AIM OF THE TASK:
In the material below, the required lines run from the one containing "208: (59, 1200)" through the one containing "238: (154, 644)". Copy those lines exactly, ends included, and nothing else.

DATA FOR ANALYSIS:
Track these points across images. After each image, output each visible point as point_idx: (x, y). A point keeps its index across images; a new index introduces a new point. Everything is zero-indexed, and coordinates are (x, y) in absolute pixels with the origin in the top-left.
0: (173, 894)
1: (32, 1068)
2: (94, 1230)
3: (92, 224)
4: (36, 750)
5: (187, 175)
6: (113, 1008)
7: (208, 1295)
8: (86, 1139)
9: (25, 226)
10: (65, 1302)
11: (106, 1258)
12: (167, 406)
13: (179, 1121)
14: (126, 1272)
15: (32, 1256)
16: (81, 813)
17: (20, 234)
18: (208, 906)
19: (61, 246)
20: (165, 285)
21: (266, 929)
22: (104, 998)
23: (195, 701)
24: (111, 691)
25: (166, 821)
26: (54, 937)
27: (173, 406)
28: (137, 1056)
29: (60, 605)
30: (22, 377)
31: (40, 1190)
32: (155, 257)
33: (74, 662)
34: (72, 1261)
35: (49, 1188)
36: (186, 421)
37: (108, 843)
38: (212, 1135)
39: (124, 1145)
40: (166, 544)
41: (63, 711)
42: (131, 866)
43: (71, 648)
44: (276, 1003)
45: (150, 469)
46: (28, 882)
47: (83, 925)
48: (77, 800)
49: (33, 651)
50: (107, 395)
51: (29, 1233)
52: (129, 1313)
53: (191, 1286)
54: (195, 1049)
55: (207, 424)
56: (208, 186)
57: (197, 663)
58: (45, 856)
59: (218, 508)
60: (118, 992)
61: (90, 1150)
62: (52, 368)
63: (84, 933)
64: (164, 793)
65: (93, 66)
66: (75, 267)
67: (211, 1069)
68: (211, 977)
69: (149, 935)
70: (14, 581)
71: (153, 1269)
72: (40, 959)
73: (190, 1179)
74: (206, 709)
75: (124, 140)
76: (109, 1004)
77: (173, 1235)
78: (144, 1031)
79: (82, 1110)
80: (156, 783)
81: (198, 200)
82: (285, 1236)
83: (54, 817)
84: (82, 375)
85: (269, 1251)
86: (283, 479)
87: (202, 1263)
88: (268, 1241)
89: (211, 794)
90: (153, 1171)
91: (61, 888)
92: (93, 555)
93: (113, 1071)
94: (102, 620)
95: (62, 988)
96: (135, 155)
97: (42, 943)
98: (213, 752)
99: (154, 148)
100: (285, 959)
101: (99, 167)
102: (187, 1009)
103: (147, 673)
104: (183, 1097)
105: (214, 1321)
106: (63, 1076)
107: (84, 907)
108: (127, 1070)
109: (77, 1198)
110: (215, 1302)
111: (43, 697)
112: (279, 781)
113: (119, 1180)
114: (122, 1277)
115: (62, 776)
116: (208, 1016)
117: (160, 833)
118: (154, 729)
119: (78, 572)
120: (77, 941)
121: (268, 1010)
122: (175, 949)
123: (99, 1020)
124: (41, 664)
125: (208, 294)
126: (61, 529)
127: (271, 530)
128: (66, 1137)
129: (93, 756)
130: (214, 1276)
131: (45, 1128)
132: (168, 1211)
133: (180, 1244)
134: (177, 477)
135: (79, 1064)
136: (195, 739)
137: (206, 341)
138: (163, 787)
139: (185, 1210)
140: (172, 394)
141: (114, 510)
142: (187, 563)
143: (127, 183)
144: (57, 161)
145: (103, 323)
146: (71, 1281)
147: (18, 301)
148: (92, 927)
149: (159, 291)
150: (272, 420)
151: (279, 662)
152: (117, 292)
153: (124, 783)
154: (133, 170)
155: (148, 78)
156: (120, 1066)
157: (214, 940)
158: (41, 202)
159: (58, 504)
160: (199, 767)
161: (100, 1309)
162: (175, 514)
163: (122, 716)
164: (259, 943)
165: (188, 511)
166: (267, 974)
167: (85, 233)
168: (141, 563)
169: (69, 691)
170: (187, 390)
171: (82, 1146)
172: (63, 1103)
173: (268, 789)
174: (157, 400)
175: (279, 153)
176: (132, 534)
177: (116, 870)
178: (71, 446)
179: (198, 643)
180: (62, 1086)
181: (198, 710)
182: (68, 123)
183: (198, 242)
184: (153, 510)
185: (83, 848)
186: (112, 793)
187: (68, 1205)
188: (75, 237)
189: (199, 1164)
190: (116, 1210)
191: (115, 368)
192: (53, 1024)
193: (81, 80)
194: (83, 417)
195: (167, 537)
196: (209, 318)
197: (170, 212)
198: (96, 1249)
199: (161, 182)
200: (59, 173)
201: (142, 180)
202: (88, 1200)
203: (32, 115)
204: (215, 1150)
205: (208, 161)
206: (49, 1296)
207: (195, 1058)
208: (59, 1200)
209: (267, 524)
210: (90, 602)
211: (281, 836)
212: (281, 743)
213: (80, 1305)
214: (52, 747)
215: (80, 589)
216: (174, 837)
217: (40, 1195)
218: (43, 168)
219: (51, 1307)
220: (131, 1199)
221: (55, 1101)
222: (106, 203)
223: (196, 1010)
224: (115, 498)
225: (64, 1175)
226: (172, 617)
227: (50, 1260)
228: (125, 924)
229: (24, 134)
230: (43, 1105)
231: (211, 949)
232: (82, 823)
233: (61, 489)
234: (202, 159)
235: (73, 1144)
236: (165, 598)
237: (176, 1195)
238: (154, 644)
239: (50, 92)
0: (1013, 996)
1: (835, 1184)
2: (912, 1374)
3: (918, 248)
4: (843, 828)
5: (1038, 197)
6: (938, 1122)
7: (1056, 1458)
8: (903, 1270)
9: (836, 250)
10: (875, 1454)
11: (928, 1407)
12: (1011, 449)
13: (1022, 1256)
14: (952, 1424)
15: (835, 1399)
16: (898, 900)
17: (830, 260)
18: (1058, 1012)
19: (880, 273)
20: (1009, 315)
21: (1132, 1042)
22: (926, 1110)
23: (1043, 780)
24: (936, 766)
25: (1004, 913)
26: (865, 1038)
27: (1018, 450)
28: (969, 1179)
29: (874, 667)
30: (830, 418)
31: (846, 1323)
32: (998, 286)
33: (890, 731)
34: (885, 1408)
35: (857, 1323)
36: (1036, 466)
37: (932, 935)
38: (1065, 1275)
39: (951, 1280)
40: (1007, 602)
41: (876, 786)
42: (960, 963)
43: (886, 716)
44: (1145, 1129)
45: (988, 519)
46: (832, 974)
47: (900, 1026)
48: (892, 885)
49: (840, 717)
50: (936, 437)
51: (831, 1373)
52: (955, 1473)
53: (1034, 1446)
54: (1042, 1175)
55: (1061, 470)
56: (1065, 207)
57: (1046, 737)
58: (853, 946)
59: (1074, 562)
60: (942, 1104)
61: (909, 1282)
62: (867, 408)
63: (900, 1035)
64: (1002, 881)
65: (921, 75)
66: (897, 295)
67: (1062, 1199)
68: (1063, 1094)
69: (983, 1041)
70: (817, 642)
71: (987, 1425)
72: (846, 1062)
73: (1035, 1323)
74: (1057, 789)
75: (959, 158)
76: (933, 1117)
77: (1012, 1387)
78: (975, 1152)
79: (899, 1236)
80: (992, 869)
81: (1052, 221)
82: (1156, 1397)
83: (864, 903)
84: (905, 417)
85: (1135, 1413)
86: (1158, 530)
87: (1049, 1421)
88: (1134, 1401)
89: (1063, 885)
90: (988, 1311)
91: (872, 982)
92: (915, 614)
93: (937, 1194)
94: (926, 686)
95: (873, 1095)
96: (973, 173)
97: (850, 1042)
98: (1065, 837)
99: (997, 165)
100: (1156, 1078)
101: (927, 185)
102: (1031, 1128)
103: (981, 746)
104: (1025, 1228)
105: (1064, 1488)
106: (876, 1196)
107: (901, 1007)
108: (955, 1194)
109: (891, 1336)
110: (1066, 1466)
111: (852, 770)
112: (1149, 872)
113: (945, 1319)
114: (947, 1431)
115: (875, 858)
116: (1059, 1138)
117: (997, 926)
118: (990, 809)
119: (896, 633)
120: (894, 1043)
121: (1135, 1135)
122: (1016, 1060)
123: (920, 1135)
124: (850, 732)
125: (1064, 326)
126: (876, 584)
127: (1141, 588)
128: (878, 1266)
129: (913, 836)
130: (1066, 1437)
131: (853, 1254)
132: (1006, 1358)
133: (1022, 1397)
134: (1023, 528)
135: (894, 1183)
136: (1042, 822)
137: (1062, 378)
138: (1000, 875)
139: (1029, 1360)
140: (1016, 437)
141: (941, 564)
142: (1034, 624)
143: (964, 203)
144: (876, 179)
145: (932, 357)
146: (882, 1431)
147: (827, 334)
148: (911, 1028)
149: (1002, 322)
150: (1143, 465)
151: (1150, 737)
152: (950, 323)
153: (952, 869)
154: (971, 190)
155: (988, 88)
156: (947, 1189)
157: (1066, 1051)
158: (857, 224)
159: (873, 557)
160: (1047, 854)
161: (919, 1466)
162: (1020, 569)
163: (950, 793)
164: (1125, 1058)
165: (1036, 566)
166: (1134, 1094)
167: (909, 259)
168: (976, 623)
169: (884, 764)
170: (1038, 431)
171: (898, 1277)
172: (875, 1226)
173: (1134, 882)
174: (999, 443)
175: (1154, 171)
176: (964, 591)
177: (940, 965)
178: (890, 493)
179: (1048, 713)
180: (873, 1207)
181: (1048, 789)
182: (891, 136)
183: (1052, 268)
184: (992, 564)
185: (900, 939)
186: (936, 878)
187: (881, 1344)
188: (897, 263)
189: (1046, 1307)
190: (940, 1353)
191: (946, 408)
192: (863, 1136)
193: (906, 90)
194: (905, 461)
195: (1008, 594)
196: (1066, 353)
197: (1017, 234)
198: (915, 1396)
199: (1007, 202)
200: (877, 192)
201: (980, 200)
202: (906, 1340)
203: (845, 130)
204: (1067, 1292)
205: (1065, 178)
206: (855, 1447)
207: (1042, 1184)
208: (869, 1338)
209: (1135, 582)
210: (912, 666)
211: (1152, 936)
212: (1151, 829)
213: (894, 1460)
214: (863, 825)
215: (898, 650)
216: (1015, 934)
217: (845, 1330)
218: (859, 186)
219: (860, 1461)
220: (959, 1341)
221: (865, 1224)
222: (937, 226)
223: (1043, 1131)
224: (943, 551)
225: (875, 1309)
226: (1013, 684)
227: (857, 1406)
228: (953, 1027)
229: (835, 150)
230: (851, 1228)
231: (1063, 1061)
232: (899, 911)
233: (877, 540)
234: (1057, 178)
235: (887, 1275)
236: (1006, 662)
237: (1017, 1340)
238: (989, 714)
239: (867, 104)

RESULT:
208: (59, 1200)
209: (267, 524)
210: (90, 602)
211: (281, 836)
212: (281, 743)
213: (80, 1305)
214: (52, 747)
215: (80, 589)
216: (174, 837)
217: (40, 1195)
218: (43, 168)
219: (51, 1307)
220: (131, 1199)
221: (55, 1101)
222: (106, 203)
223: (196, 1010)
224: (115, 498)
225: (64, 1175)
226: (172, 617)
227: (50, 1260)
228: (125, 924)
229: (24, 134)
230: (43, 1105)
231: (211, 949)
232: (82, 823)
233: (61, 489)
234: (202, 159)
235: (73, 1144)
236: (165, 598)
237: (176, 1195)
238: (154, 644)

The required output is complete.